I'm about to wrap up my first iPhone app and figured I'd run it through the Leaks Performance Tool. After fixing one obvious one, the only one I have left is one with a Nib acting as a table header view loaded through loadNibNamed (I was following the Recipes demo here).


- (void)viewDidLoad {
    [super viewDidLoad];

    if (self.tableHeaderView == nil) {
        [[NSBundle mainBundle] loadNibNamed:@"TableHeaderView" owner:self options:nil];
        self.tableView.tableHeaderView = self.tableHeaderView;
    }
}

Then in dealloc:


- (void)dealloc {
    [tableHeaderView release];
    [super dealloc];
}

Instruments tells me that I'm leaking 256 bytes with 2 leaks coming from the line with loadNibNamed. tableHeaderView is the only top level object in the Nib (I've verified that in the debugger). Is there something I'm forgetting to release? Am I misinterpreting what Instruments is telling me? Is it wrong? Is it something that the OS will clean up later?

A: 

Is Instruments telling you this solely on the Simulator, or is it reporting the same thing on an actual device? If you don't get it on the device, then it's the Simulator - and that's known to happen (it isn't an exact match).

Also, down in dealloc, wouldn't it be [self.tableHeaderView release]? You have to be consistent with your usage.

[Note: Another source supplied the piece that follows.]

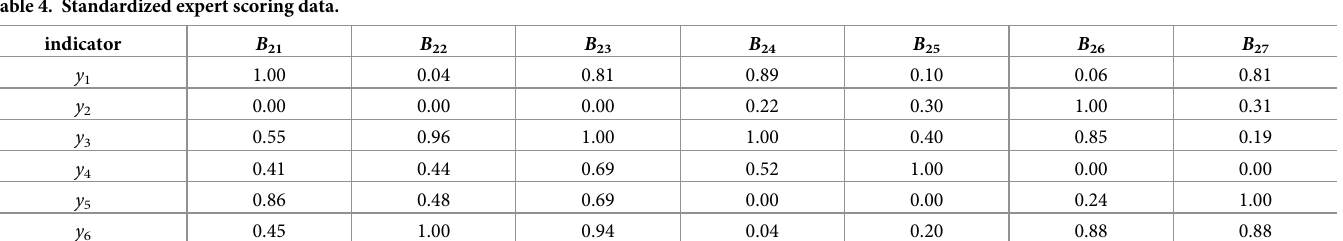
Table 4. Standardized expert scoring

To avoid confusion, in your .h, you'd declare this:

NS/UI/??xxxxxx *_MyObjectName;   //notice the underscore

Then the Property like this:

@property .... NS/UI/??xxxxxx *MyObjectName;   //no underscore

Then synthesize the getters/setters like this:

@synthesize MyObjectName=_MyObjectName;

Finally, refer to the object throughout the program with [self.MyObjectName ...];

inked
Good question about the device: I'm in the process of setting up my device to actually test it there—I'll update when I have that working.I tried changing the release call in dealloc to use self and there was no change. I thought I'd read somewhere that one was supposed to avoid property sugar in dealloc (although I'm guessing calling it without self wouldn't be any better)? Or was that just setters?
AndrewO
I tend to leave the local version of a property untouched unless I have to (like it is readonly). Otherwise, I always access it with self. I'd suggest looking at Apple's samples, but even the very first learner-app exhibits the same weaknesses. At the very least: if you maintain this discipline, you can, later on, do a Find/Replace to switch it to something else. Be right or be wrong, just do it consistently!Have fun with the device profile. Code signing for release is fun too! Best bet is to use Apple's guide - really.
inked
+1  A: 

When you load a nib, you're responsible for releasing all of the top-level objects in the nib file. Is there anything in that file besides the TableHeaderView?

NSResponder
Nope—I've verified that it's the only top-level object in the nib file.